Calling all Genea-Musings Fans:
It’s Saturday Night again –
time for some more Genealogy Fun!!
Here is your assignment, should you decide to accept it (you ARE reading this, so I assume that you really want to play along – cue the Mission Impossible music!):
1) Then and Now – Did you ever conduct oral interviews of family members or friends and neighbors about your ancestors over the years? Who did you interview, how did you record the interviews, and what did you learn from them? Please share your experiences.
While recording an oral interview can easily be done with an app on a smartphone today, that wasn’t the case when I first started doing genealogy. Since I started my genealogy journey in 1978, I would have had to use a cassette recorder to record an oral interview. If I would have done that, then I would have to have converted those cassette recordings to digital formats to have any hope of preserving them.

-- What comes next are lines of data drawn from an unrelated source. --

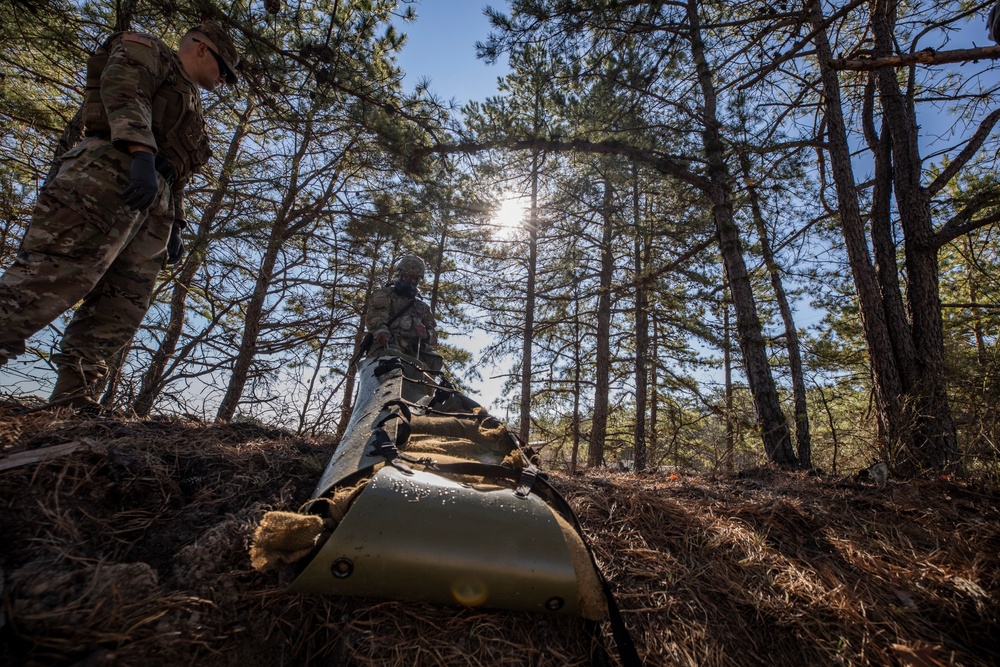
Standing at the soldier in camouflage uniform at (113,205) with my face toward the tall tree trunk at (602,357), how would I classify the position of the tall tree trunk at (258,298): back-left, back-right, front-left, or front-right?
front-left

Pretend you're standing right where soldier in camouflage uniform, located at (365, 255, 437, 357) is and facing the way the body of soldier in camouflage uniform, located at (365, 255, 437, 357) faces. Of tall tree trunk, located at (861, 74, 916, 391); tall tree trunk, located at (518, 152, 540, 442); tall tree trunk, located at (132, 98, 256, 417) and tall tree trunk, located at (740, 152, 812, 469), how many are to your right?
1

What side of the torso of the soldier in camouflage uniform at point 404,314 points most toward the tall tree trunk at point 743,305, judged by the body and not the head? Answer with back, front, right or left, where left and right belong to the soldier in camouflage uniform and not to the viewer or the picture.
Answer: left

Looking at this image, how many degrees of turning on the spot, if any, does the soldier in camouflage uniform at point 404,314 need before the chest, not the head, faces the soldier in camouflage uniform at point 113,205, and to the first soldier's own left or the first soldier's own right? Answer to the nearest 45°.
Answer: approximately 45° to the first soldier's own right

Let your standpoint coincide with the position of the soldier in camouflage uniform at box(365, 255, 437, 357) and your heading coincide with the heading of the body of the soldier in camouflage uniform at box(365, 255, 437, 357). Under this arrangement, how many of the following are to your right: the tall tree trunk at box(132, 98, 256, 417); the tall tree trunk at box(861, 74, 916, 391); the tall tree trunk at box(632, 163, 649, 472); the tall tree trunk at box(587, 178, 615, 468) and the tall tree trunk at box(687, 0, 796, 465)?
1

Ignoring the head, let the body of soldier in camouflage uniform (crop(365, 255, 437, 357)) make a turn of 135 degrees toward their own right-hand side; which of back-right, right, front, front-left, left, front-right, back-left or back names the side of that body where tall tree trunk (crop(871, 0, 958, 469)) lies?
back

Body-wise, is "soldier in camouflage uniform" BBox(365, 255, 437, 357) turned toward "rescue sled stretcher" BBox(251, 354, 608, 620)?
yes

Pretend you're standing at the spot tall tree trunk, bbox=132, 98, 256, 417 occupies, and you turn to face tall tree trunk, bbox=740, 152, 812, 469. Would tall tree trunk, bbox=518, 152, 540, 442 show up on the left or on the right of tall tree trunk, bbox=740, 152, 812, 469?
left

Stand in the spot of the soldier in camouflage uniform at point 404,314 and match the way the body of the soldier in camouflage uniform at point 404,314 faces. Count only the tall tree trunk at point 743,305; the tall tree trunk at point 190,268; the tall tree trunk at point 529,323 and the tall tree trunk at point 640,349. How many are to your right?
1

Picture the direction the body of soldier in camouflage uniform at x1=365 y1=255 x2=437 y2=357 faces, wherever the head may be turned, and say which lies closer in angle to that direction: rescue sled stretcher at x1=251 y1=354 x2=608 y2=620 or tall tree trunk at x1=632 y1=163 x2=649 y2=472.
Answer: the rescue sled stretcher

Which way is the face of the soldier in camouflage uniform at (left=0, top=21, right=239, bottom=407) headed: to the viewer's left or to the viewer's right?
to the viewer's right

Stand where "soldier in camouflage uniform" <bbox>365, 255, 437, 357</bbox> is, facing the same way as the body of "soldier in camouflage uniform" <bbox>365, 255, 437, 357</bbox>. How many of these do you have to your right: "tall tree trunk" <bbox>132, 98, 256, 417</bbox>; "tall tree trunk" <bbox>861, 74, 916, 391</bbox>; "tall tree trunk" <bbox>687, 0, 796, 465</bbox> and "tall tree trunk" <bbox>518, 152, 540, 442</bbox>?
1

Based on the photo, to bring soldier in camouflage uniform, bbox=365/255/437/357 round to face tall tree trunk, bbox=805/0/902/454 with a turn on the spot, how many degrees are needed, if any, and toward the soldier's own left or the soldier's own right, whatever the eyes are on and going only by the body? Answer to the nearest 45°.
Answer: approximately 45° to the soldier's own left

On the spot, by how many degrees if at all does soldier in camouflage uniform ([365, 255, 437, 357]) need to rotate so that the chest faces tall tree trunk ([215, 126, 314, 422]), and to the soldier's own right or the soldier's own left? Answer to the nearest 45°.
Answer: approximately 135° to the soldier's own right

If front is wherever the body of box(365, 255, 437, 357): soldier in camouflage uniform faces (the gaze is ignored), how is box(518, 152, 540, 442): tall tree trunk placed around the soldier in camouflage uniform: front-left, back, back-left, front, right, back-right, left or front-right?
back-left

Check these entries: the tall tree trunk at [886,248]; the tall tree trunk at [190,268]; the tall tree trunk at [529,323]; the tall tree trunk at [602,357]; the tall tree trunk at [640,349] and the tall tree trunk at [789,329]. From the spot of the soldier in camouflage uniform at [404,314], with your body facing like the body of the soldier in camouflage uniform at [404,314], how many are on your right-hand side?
1

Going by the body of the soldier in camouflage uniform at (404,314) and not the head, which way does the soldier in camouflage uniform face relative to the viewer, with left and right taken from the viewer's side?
facing the viewer
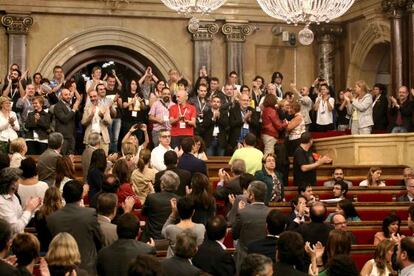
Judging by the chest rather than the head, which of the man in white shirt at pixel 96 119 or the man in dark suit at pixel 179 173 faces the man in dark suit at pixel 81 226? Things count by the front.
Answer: the man in white shirt

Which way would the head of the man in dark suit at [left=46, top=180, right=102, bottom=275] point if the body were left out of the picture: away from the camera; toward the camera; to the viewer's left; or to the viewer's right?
away from the camera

Even though I talked family history with my grandmother almost every time we were together, those conversations were not recorded as an audio file. However, they were ‘recorded’ using a different ‘technology’: pencil and paper. Not only did I take notes during those conversations, but my grandmother wrote about her memories in some of her letters.

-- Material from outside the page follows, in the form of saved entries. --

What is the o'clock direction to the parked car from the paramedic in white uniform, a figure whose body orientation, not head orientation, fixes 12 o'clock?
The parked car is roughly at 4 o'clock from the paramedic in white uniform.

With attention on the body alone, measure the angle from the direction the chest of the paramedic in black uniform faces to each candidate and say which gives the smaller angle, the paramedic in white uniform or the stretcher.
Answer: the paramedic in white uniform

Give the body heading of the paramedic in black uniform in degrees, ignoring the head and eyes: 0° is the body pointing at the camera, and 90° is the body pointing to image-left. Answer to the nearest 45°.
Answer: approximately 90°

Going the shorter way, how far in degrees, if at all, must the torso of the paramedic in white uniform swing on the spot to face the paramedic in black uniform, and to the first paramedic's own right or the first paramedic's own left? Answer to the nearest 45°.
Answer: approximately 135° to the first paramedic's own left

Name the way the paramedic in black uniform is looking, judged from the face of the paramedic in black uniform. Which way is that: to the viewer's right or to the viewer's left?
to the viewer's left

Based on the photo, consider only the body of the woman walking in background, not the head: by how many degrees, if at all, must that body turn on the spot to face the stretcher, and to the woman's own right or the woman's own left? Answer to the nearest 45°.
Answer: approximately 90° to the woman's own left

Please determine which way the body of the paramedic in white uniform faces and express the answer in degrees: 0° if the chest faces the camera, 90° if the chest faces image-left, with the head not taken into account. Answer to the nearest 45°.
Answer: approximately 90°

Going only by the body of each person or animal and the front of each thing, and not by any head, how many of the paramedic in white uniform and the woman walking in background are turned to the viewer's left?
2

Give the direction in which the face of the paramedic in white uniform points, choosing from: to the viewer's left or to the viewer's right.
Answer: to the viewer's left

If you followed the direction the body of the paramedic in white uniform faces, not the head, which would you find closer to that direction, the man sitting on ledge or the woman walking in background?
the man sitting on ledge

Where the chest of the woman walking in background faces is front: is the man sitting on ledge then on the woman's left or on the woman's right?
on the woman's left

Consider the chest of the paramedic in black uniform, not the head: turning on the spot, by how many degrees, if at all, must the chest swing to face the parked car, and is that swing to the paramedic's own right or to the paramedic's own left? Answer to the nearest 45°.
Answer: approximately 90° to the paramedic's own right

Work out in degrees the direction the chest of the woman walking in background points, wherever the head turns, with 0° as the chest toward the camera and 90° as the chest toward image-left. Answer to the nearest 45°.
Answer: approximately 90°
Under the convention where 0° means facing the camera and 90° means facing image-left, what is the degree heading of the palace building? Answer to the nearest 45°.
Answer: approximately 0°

While I don’t have any audio recordings from either of my grandmothers, I did interview my parents prior to my dad’s death. Those interviews were recorded onto a small digital recorder. Since I wanted those interviews to survive into the future, I uploaded them as memories to his profile on FamilySearch.
I also used those interviews to write up the various family stories. Those stories were ‘published’ in a Shutterfly book. Each of my siblings, nieces and nephew received a copy of this book.
What we all wouldn’t give if we could step back in time and record oral interviews for posterity!